Microsoft has released Windows Server 2008 Release Candidate 0. This is great news since there are a lot of exciting features in Windows Server 2008 for you to play with. They have also included the long awaited Hypervisor platform for your virtualization needs.

Get this free download here.

Thursday, September 13, 2007

SQL Server 2005: Migration aftermath

I guess we can safely say that the migration was a success. It was quite a flat migration since we needed to guarantee a "backout" to SQL Server 2000, the only changes that were done is the replacement of SCSIPort with StorPort drivers (this was the only server left to migrate) and we decided to change the physical implementation of the database.

A couple of preliminary results since replication is still running and it obviously has impact on performance:

Long running transactions:
Before: 70.000/day > 100 msec - 1.000/day > 1000 msec
After: 14.000/day > 100 msec - 650/day > 1000 msec

Long running CUD transactions:
Before: 40.000/day > 100 msec - 250/day > 1000 msec
After: 4.000/day > 100 msec - 100/day > 1000 msec

Avg Disk Secs/Read:
Before: 12 msec
After: 9 msec

Avg Disk Secs/Write:
Before: 15 msec
After: 9 msec

Job duration dropped with over 50%.

Now it is time to start implementing new features like partitioning, service broker, vardecimal and hopefully many more. We have a lot of ideas floating around in our heads but unfortunately there are a couple of other priorities to take care of first Since we were no longer happy with our existing reindexing job we did decide to rewrite it from scratch and this gave us the opportunity to implement online reindexing.

I would like to thank all of my colleagues and the people from Microsoft who made this migration possible. I also apologize to all the colleagues I had to send away from my desk during the migration preparation ;-)

Friday, September 07, 2007

SQL Server 2005: Migration imminent and something about TF4618

So we are back at the point of no return. This Sunday we will be migrating our largest SQL Server 2000 to SQL Server 2005. During the first week we will use transactional replication to ensure a 'backout' in case of failure. Last year when we attempted to migrate this server we unfortunately hit the TokenAndPermUserStore issue and had to rollback the migration.

As explained in this post we created some tests script which were able to degrade the performance significantly. There were a couple of hotfixes for issues concerning the TokenAndPermUserStore cache with the latest being build 3179. We eventually did our tests on build 3186 which is the version we will be going to production with, unfortunately we were still able to degrade the performance with our scripts.

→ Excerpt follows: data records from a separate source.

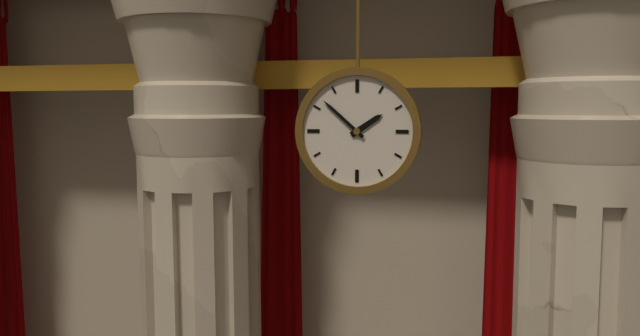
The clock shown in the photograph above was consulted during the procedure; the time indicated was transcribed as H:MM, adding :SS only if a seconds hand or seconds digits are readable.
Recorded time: 1:52
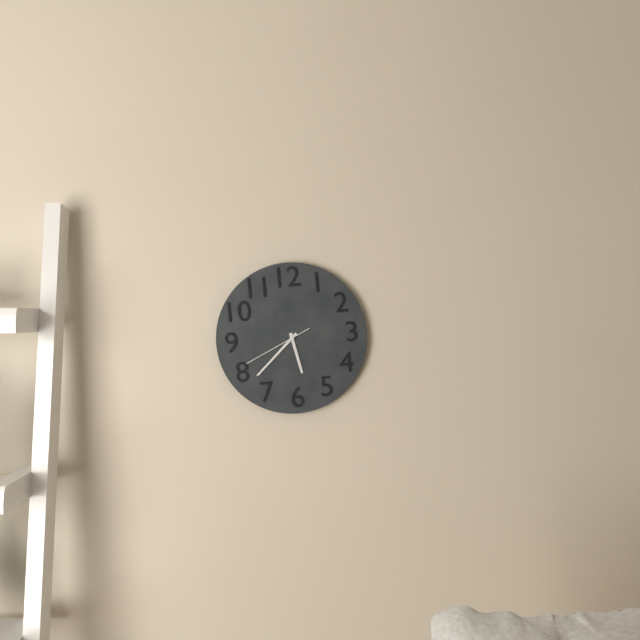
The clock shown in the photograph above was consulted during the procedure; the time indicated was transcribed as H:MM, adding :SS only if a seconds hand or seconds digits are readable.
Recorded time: 5:38:41
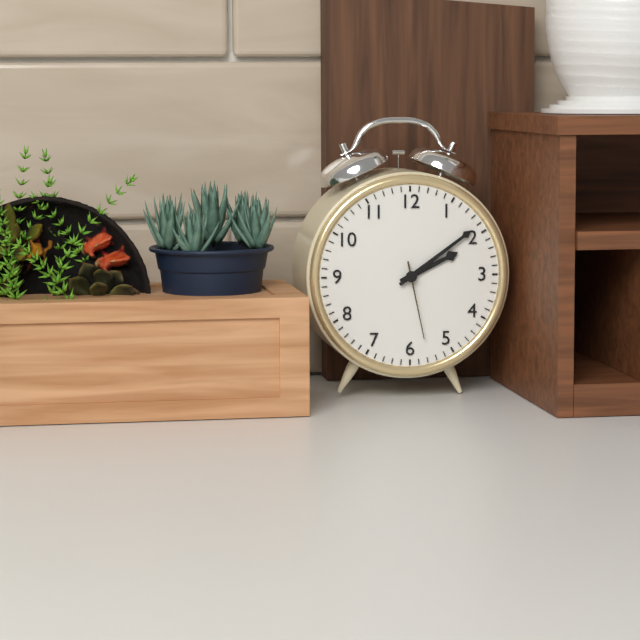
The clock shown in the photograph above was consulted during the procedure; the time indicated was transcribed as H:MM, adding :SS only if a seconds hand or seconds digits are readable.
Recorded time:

We looked at a couple of alternatives to prevent this decrease from happening and as far as we know there are 3 ways to prevent the TokenAndPermUserStore cache from growing too large and these are:
  • add the user(s) that access the database to the sysadmin role
  • create a scheduled job that issues DBCC FREESYSTEMCACHE ('TokenAndPermUserStore')
  • use TF4618

After we ran our tests with trace flag 4618 we found that the TokenAndPermUserStore cache remained very small (less than 1MB) and our response times were very stable. The catch with this trace flag is that it has to be enabled by adding -T4618 to the SQL Server startup parameters (using DBCC TRACEON does not help in this case). What this trace flag does is evict old entries when new entries get inserted to keep the cache small. Because this extra work might cause an increase in CPU usage be sure to carefully monitor this. We did not see any significant increase in our stress tests.

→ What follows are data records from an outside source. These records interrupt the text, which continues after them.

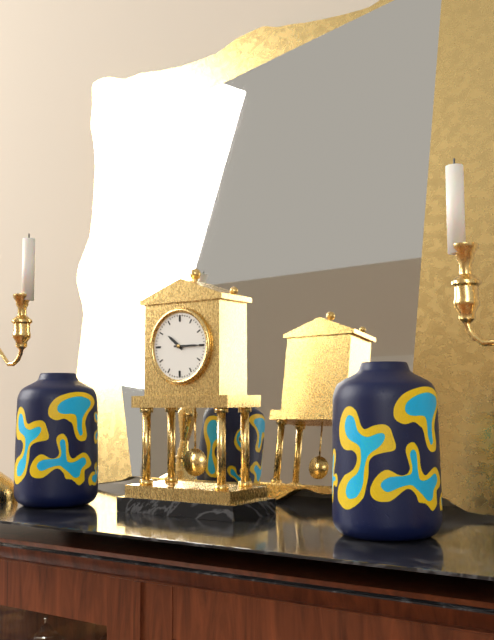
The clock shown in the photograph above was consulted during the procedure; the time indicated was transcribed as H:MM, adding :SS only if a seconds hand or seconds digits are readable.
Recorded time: 10:15
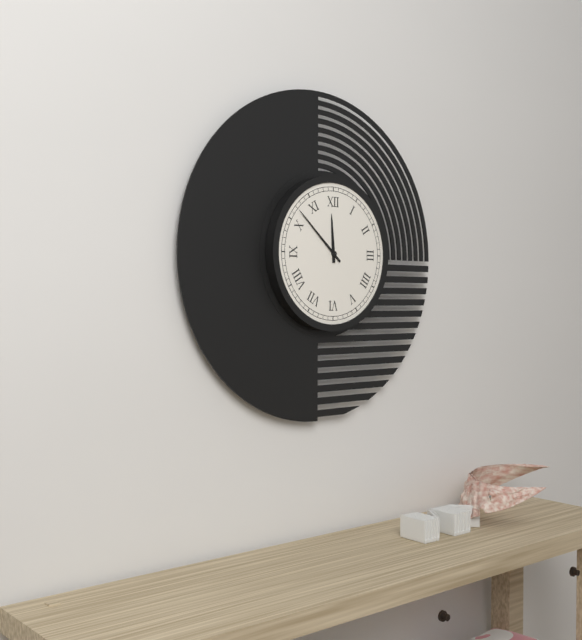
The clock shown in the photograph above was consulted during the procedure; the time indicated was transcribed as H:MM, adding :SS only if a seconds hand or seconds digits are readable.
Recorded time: 11:52
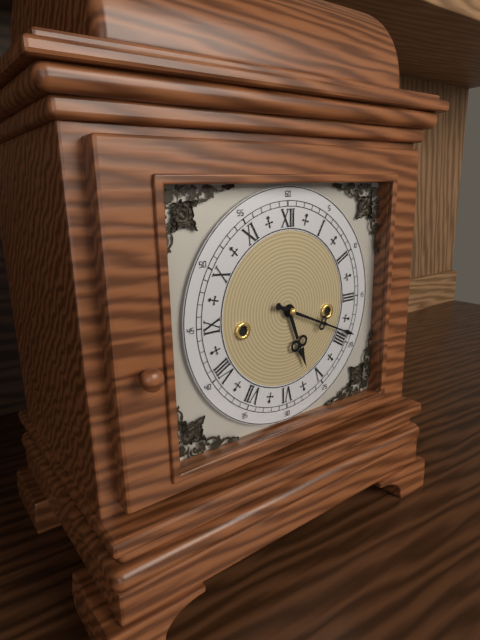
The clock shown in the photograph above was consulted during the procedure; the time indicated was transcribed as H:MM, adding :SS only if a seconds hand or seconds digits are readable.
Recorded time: 5:19
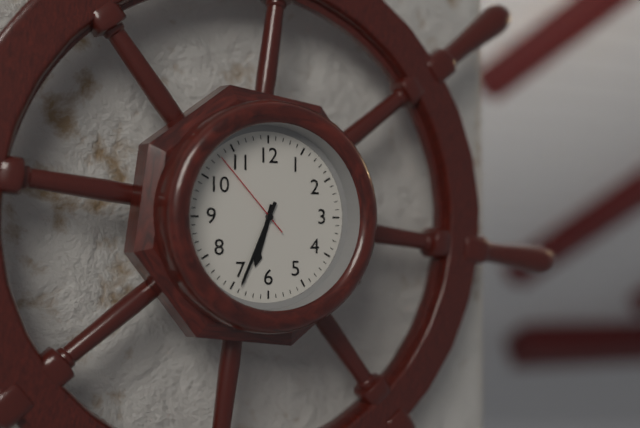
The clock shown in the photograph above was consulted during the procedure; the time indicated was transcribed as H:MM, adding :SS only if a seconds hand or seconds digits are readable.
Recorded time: 6:34:53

We also decided to take 1 more "risk" and that is a reorganization of our database file layout. A legacy layout because of the previous SAN was 4 files for data and 4 files for the non-clustered indexes. Since we noticed a great difference in response times of the luns between the 2 filegroups we now use 1 filegroup spread over the 8 luns, this resulted in a great balance over all luns and improved response times.

After many hours of reorganizing, stress testing, replication testing and going mad we are finally there. We had days of paranoia and days of euphoria and we ended with euphoria, hopefully it will remain this way. Monday will tell us if everything was as well as we suspected so I suppose the only thing that remains is to wish us luck :-)

Monday, August 20, 2007

SQL Server 2005 SP2 Cumulative Hotfix Package 4

Probably a bit early since the previous package is not yet available, but knowledge is power they say.

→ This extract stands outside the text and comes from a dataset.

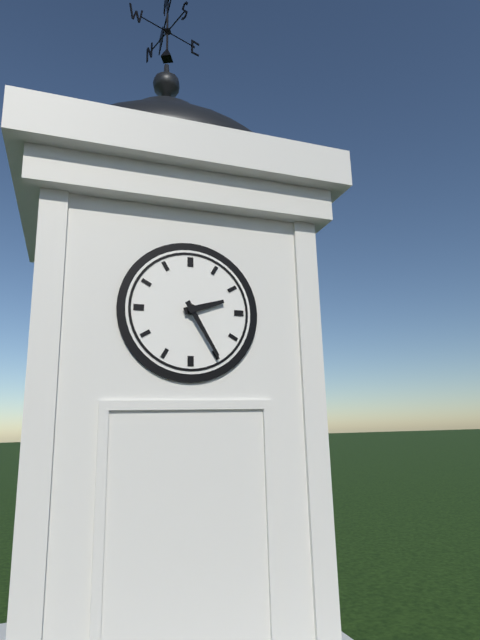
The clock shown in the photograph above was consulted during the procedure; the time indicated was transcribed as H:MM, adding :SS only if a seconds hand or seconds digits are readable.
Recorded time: 2:25
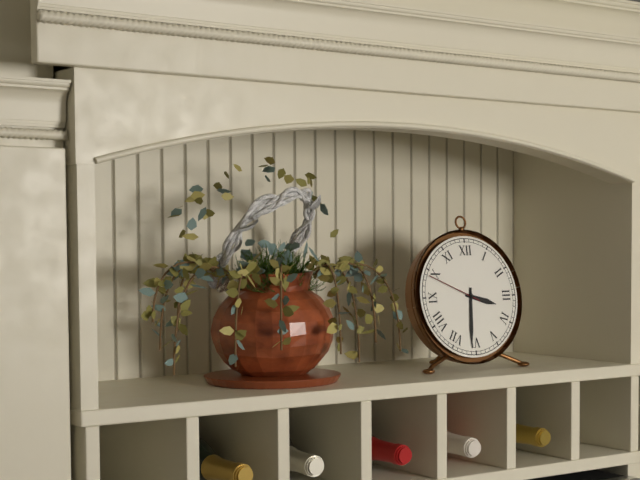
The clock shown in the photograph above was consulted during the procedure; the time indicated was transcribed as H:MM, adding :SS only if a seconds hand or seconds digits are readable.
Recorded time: 3:31:49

http://support.microsoft.com/kb/941450

Wednesday, August 08, 2007

SQL Server 2005 SP2 Cumulative Hotfix Package 3

Keep an eye out for KB939537 which will be the next cumulative hotfix package for SQL Server 2005 SP2. Unfortunately the fix itself is not yet available for download.

Any guesses on the build number? I'm going for 3193 :-)

*EDIT*
It is build 3186 so I was pretty close but too pessimistic ;-)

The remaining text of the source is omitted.